Transcribed page contents:
###
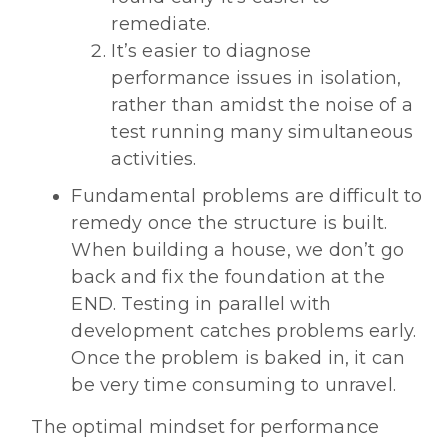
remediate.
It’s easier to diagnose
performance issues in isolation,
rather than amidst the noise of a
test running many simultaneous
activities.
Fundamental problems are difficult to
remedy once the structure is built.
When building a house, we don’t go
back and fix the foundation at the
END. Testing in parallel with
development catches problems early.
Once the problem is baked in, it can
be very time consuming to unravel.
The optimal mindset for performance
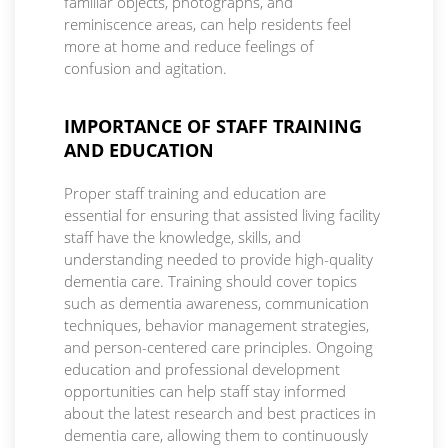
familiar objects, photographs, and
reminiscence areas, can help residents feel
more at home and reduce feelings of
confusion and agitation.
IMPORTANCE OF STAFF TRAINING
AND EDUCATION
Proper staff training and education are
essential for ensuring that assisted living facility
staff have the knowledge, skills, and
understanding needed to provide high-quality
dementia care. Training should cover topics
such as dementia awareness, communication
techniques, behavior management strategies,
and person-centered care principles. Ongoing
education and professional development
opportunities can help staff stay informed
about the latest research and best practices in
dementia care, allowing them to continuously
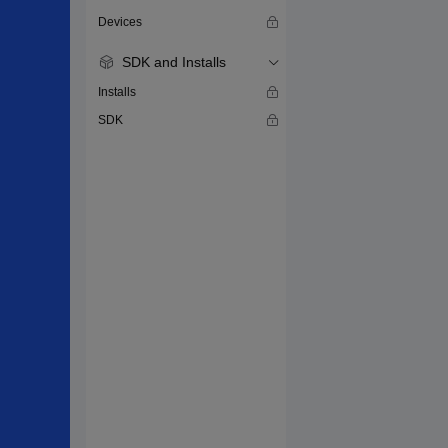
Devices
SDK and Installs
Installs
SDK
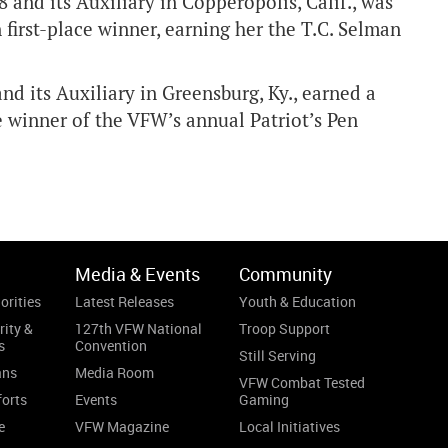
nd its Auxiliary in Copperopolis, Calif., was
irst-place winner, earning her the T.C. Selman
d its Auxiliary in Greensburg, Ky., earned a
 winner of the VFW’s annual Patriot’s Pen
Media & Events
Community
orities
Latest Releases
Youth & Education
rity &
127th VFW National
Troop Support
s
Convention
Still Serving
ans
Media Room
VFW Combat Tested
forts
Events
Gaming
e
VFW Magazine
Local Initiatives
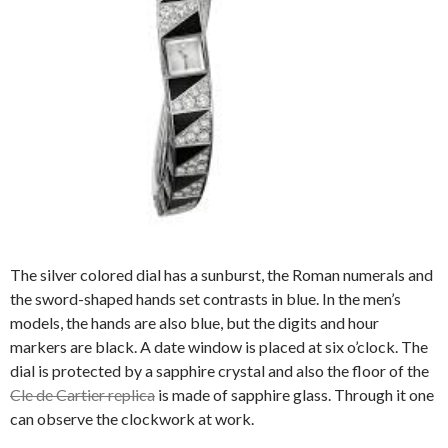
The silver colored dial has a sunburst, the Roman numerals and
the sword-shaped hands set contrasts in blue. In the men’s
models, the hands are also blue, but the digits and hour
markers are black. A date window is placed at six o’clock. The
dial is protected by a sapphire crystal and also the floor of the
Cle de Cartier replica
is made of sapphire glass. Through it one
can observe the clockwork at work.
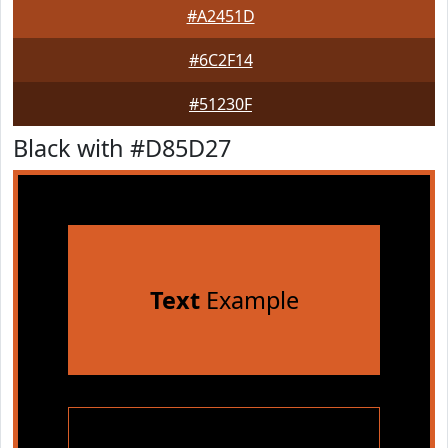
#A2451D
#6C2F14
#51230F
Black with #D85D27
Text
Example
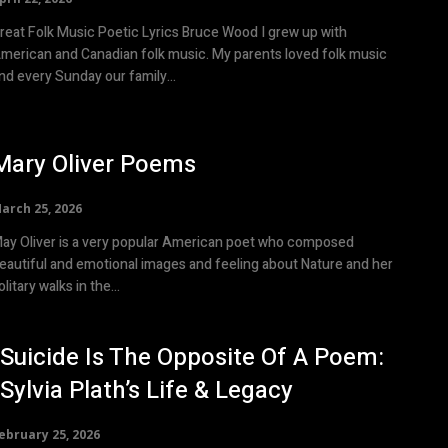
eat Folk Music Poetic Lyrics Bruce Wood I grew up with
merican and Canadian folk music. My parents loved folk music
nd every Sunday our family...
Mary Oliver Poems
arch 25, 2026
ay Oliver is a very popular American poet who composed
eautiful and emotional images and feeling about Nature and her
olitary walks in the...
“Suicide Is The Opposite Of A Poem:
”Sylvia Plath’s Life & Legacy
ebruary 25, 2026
###
* _WHAT YOU SHOULD DO_
Update everything in the material from the line containing "familiar objects, photographs, and" down through the line containing "Local Initiatives" by replacing "residents" with "occupants" and leaving all else unchanged. Give only those lines, and leave out the pictures.

* _ANSWER BELOW_
familiar objects, photographs, and
reminiscence areas, can help occupants feel
more at home and reduce feelings of
confusion and agitation.
IMPORTANCE OF STAFF TRAINING
AND EDUCATION
Proper staff training and education are
essential for ensuring that assisted living facility
staff have the knowledge, skills, and
understanding needed to provide high-quality
dementia care. Training should cover topics
such as dementia awareness, communication
techniques, behavior management strategies,
and person-centered care principles. Ongoing
education and professional development
opportunities can help staff stay informed
about the latest research and best practices in
dementia care, allowing them to continuously
Devices
SDK and Installs
Installs
SDK
nd its Auxiliary in Copperopolis, Calif., was
irst-place winner, earning her the T.C. Selman
d its Auxiliary in Greensburg, Ky., earned a
 winner of the VFW’s annual Patriot’s Pen
Media & Events
Community
orities
Latest Releases
Youth & Education
rity &
127th VFW National
Troop Support
s
Convention
Still Serving
ans
Media Room
VFW Combat Tested
forts
Events
Gaming
e
VFW Magazine
Local Initiatives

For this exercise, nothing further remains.